Enter the Meta-Veg
This time of year it can be a challenge to name a single item of produce that isn’t ripe. The earth has tilted squarely toward peak veg, the gazpacho days of summer when anyone can be a vegetarian with barely an effort. Even the most dedicated carnivore might find themselves satisfied, at the end of a meat-free meal, and not even realize it. I get that way for a salad I call Greco Roman Caprese. I realize that by going public with such a name, I might never be able to travel freely on the Island of Capri, where the iconic salad of tomato, basil and mozzarella is supposed to have originated. But I mean it with the utmost respect.
My capricious version employs feta cheese instead of mozzarella, and adds cucumber, onion, garlic, lemon juice, vinegar and not just basil but parsley and even thyme. So it’s truly a stretch to call this salad caprese. But when the tomato, basil and cheese find each other in your mouth, and that distinct flavor combination hits, I don’t know what else we are supposed to call it.
Still, the ingredients change it. To me, the most striking part of this salad is how the acids from the tomato juice, vinegar, and lemon all combine. Redundancy is underrated. Adding multiple sources of acid creates a more complex flavor than would a single sour ingredient.
The relatively mild-mannered cucumber’s job is to provide an aquatic stage upon which the stronger flavors can play out their drama. Those refreshing chunks serve as a peaceful counterpoint to the swirl of herbs, acids, and spicy allium bulbs. The sharp and savory pizzazz of garlic and onion dance on the cheese and tomato while flavoring the acids with their spicy pungency. When I stir it together and the fragrances combine, my whole body feels hungry for this earthy, savory combination, each bite like a splashy step through a freshly watered garden.
The other day I made another batch, and the leftovers were mostly dressing, which I used to season baked eggplant. First I sliced the eggplants in half, end-to-end, and cut a little bit off the bottom of each half, so they could sit flat with the cut sides facing up. I placed as many of these halves as I could fit into a deep oven pan. Then, with a short knife I scored crosshatches on each cut face, so they looked like pieces of graph paper. I topped each half with a sprinkle of salt, a spoonful of minced garlic, and a pour of olive oil, and then drenched everything in the leftover Greco Roman dressing. After baking for two hours at 350 I let the eggplant cool. The next day, I shoveled my next batch of salad atop the room temperature eggplant. And once again, I entered the meta-veg.
Greco Roman Caprese
Remember, while vegetables are the star of this salad, it depends on the creamy, salty feta to pull the whole thing together. Don’t skimp on the cheese.

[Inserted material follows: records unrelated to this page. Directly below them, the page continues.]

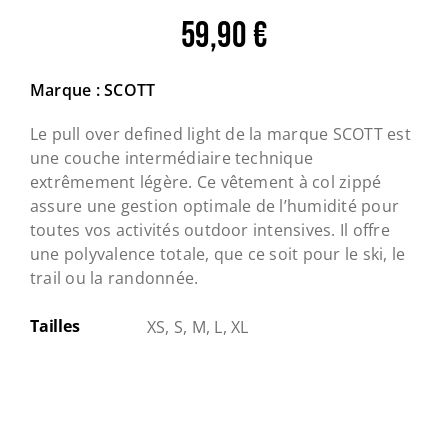
59,90
€
Marque : SCOTT
Le pull over defined light de la marque SCOTT est
une couche intermédiaire technique
extrêmement légère. Ce vêtement à col zippé
assure une gestion optimale de l’humidité pour
toutes vos activités outdoor intensives. Il offre
une polyvalence totale, que ce soit pour le ski, le
trail ou la randonnée.
Tailles
XS, S, M, L, XL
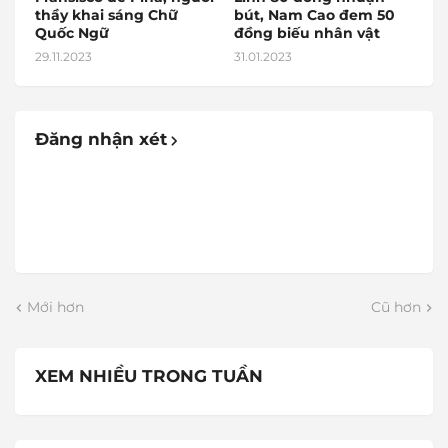
thầy khai sáng Chữ
bút, Nam Cao đem 50
Quốc Ngữ
đồng biếu nhân vật
29.11.2023
31.01.2023
Đăng nhận xét
Mới hơn
Cũ hơn
XEM NHIỀU TRONG TUẦN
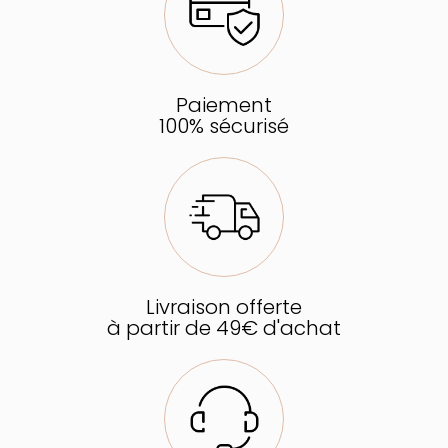
Paiement
100% sécurisé
Livraison offerte
à partir de 49€ d'achat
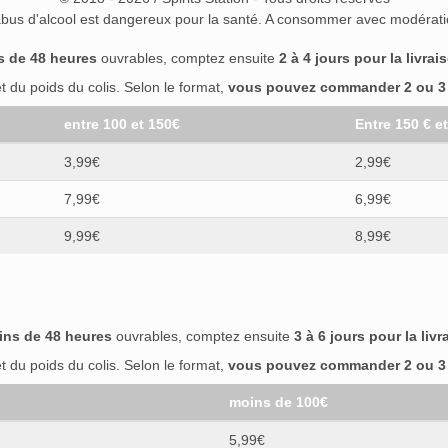
abus d'alcool est dangereux pour la santé. A consommer avec modérati
s de 48 heures
ouvrables, comptez ensuite
2 à 4 jours pour la livrai
 du poids du colis. Selon le format,
vous pouvez commander 2 ou 3 b
entre 100 et 150€
Entre 150 € e
3,99€
2,99€
7,99€
6,99€
9,99€
8,99€
ins de 48 heures
ouvrables, comptez ensuite
3 à 6 jours pour la livr
 du poids du colis. Selon le format,
vous pouvez commander 2 ou 3 b
moins de 100€
5,99€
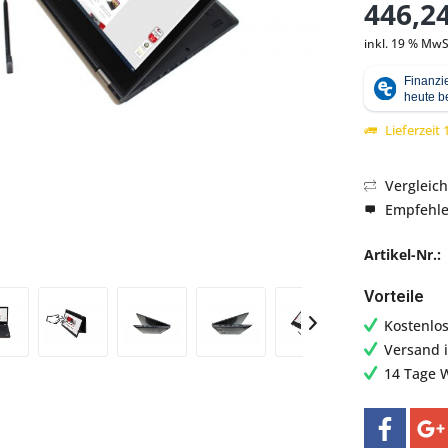
446,24
inkl. 19 % MwS
Abbildung ähnlich
Lieferzeit
Vergleic
Empfehl
Artikel-Nr.:
Vorteile
Kostenlo
Versand 
14 Tage 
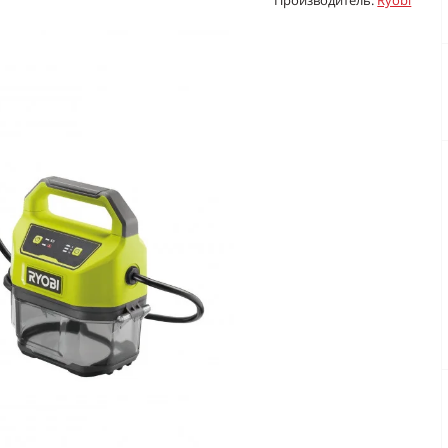
Производитель:
Ryobi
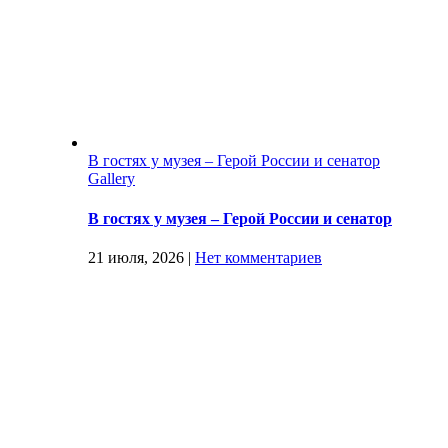
В гостях у музея – Герой России и сенатор
Gallery
В гостях у музея – Герой России и сенатор
21 июля, 2026
|
Нет комментариев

1 medium onion, minced finely
3 pressed garlic cloves
2 lemon’s worth 8-10 tablespoons
1 cup olive oil
3 tablespoons balsamic
3 tablespoons white or red wine vinegar
2 teaspoons salt
2 lb cucumber – I preferred it peeled – sliced into roughly half-inch chunks or rounds
One large bunch of parsley, leaves pulled from the stalks
One large bunch of basil, leaves pulled from the stalks
One bunch of thyme, leaves only (optional)
3 lb – or more – tomatoes (preferably a mix), cut into chunks about an inch on a side
1 pound sheep feta, cut into ½-inch or so cubes
In a bowl, combine the onion, garlic, lemon juice, vinegars, salt and olive oil. Set this dressing aside while you prep the vegetables and cheese.
Add the cucumbers to a large bowl, followed by the tomatoes, parsley, basil leaves, and feta. Add the dressing and lightly toss, lifting from the bottom. We don’t want to crumble the feta, crush the tomatoes or mangle the herbs.
Serve immediately, and when the chunks are gone, save the dressing. You can use it as a marinade or a sauce for baked eggplant or zucchini. Or drink it, like the Greco Roman elixir it is.